▸ Task details
Quote the entries below from the line with "Digitized H&E tissue" through the line with "Diagnosis: Renal cell carcinoma, NOS.", both ends included, and only those lines.

▸ Dataset records
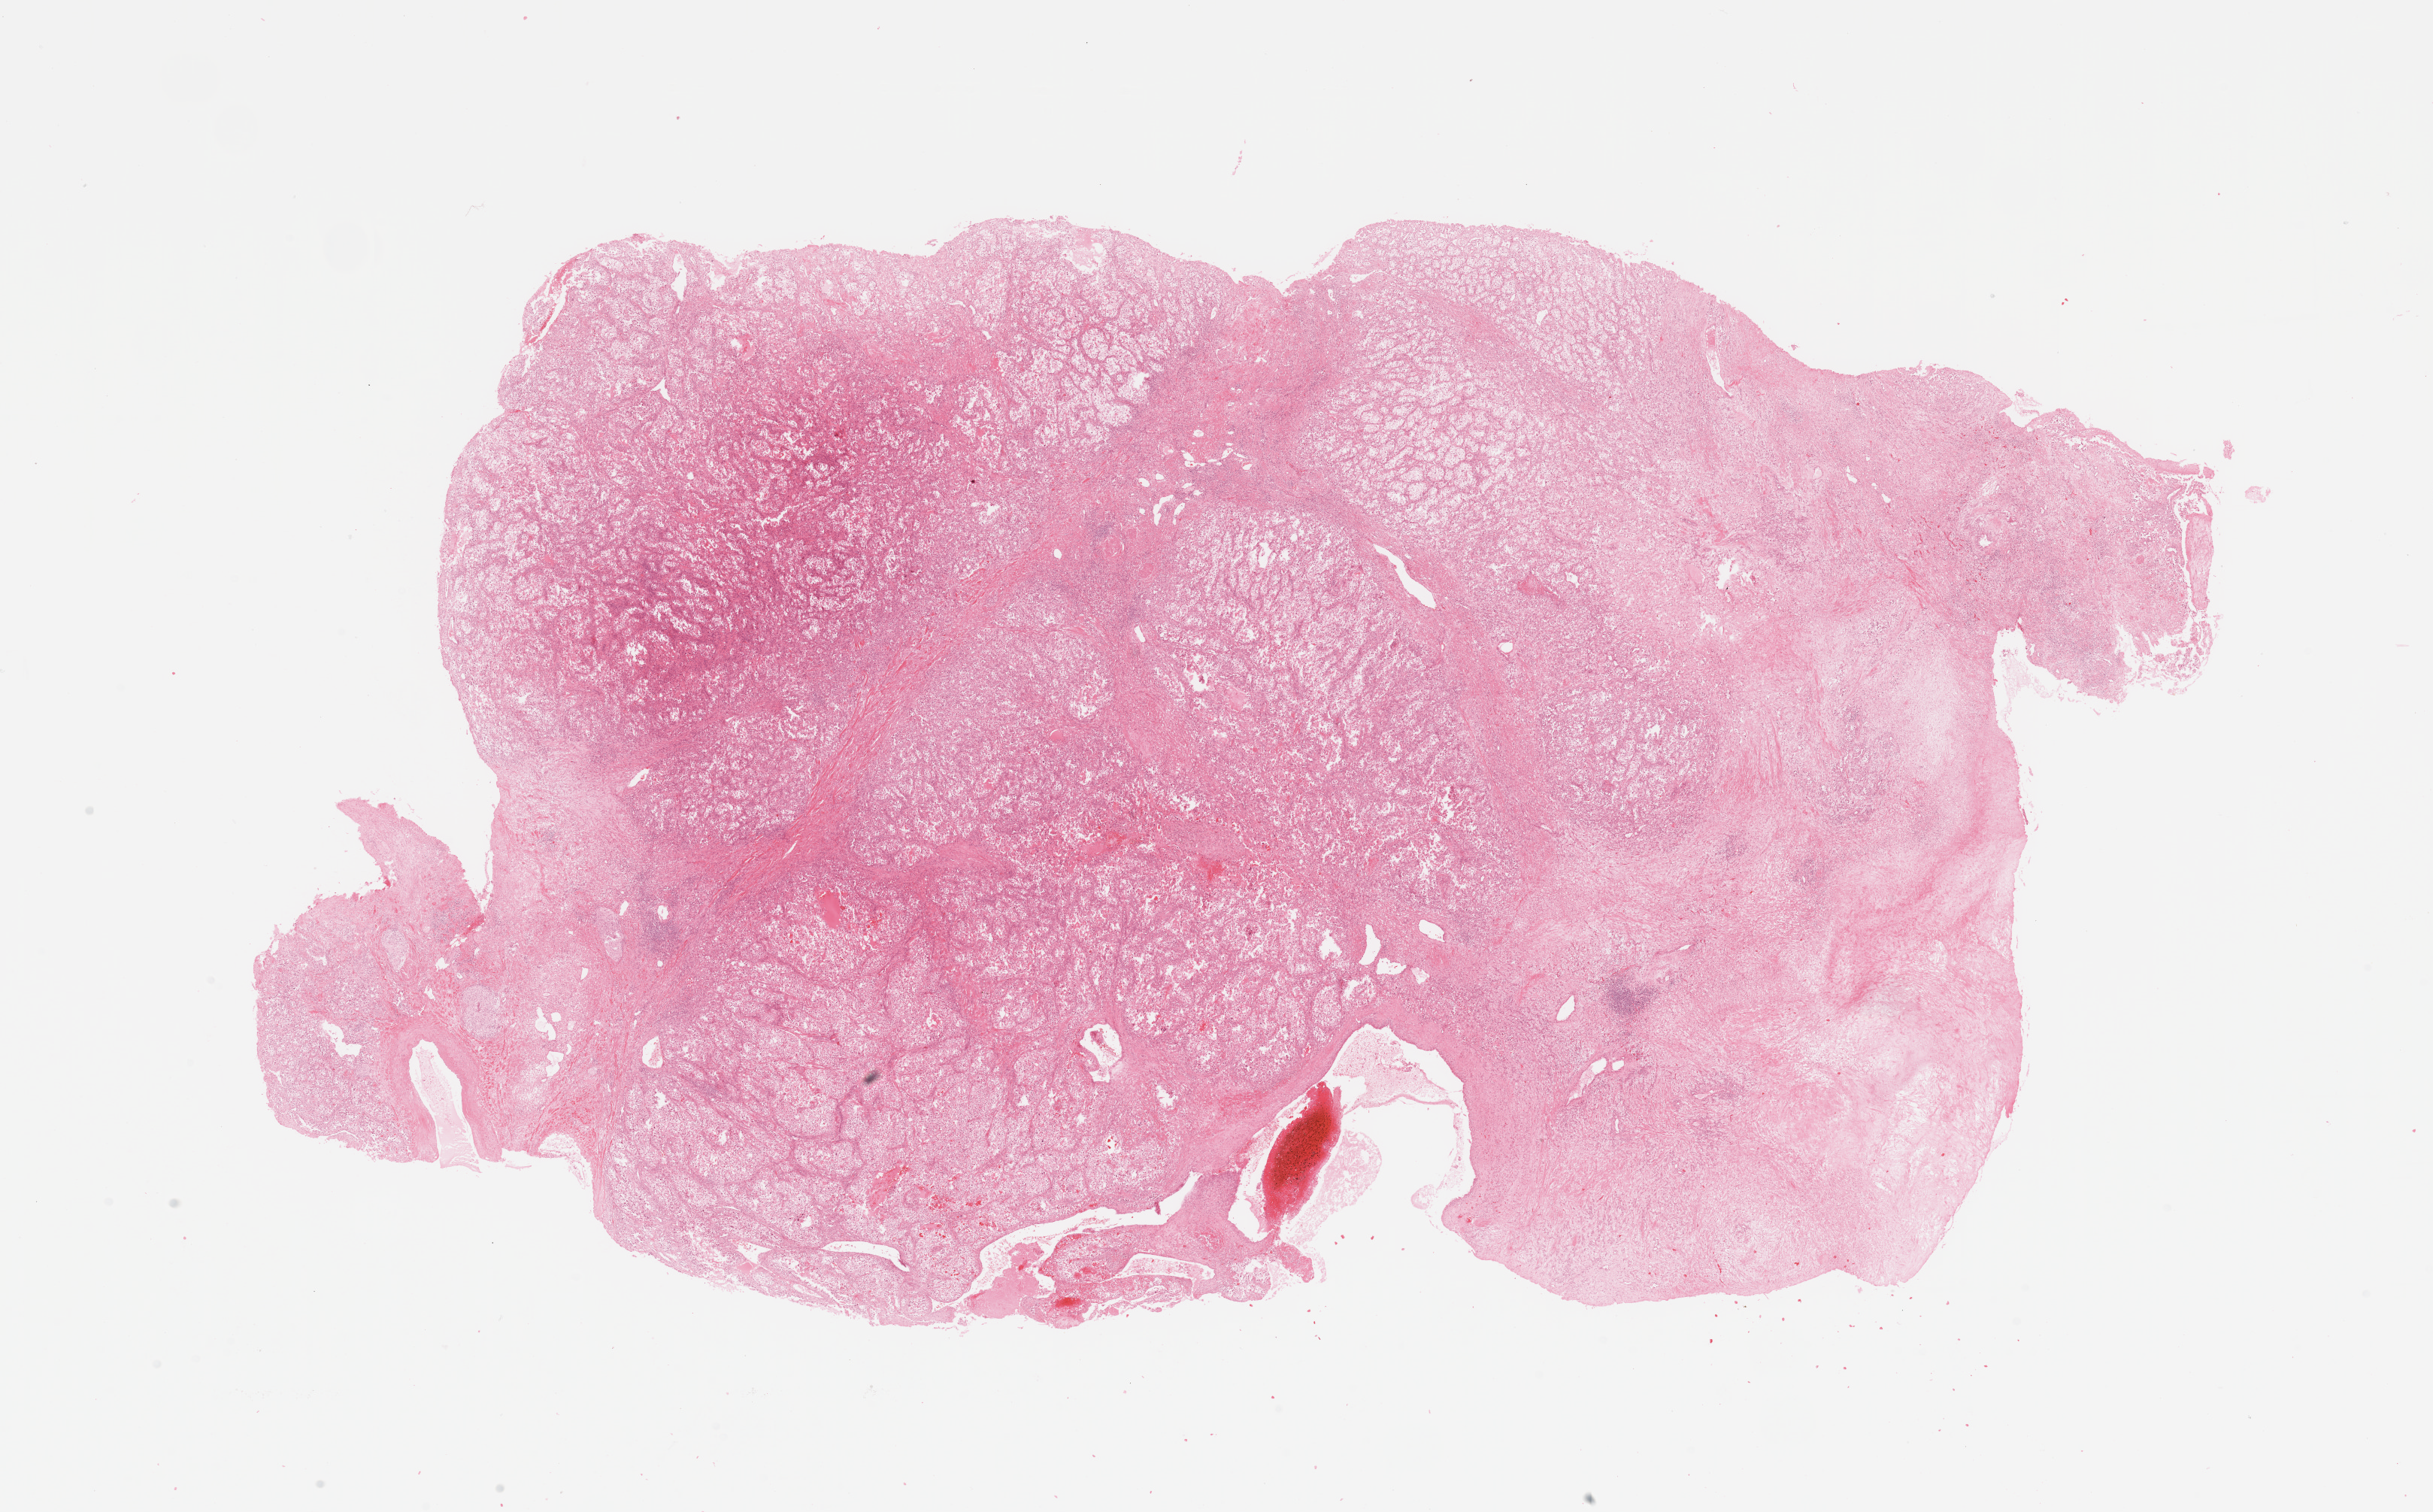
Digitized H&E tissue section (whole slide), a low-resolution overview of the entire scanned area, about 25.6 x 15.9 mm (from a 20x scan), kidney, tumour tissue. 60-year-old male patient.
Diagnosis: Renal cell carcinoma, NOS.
---
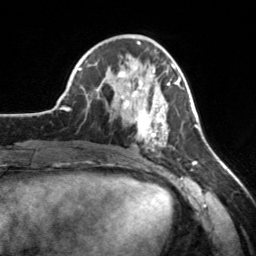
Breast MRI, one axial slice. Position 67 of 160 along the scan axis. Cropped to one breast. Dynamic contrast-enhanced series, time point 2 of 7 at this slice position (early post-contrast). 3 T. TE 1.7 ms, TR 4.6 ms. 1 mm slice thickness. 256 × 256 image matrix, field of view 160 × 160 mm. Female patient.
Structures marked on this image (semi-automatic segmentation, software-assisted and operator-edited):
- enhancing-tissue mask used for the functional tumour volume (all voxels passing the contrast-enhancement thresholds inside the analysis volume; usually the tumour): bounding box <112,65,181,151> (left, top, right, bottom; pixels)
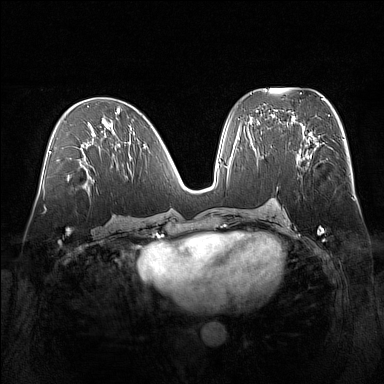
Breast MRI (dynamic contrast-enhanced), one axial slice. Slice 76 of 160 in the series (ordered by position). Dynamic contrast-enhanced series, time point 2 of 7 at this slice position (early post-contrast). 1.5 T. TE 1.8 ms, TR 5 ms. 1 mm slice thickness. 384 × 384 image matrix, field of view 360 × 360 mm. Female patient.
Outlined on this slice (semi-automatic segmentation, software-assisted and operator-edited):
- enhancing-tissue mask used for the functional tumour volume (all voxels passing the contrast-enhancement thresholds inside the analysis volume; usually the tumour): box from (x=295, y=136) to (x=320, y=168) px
* * *
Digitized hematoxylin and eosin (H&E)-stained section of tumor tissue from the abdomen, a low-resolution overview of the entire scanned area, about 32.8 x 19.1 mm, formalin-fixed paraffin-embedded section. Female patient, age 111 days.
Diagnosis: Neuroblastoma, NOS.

▸ Written answer
Digitized H&E tissue section (whole slide), a low-resolution overview of the entire scanned area, about 25.6 x 15.9 mm (from a 20x scan), kidney, tumour tissue. 60-year-old male patient.
Diagnosis: Renal cell carcinoma, NOS.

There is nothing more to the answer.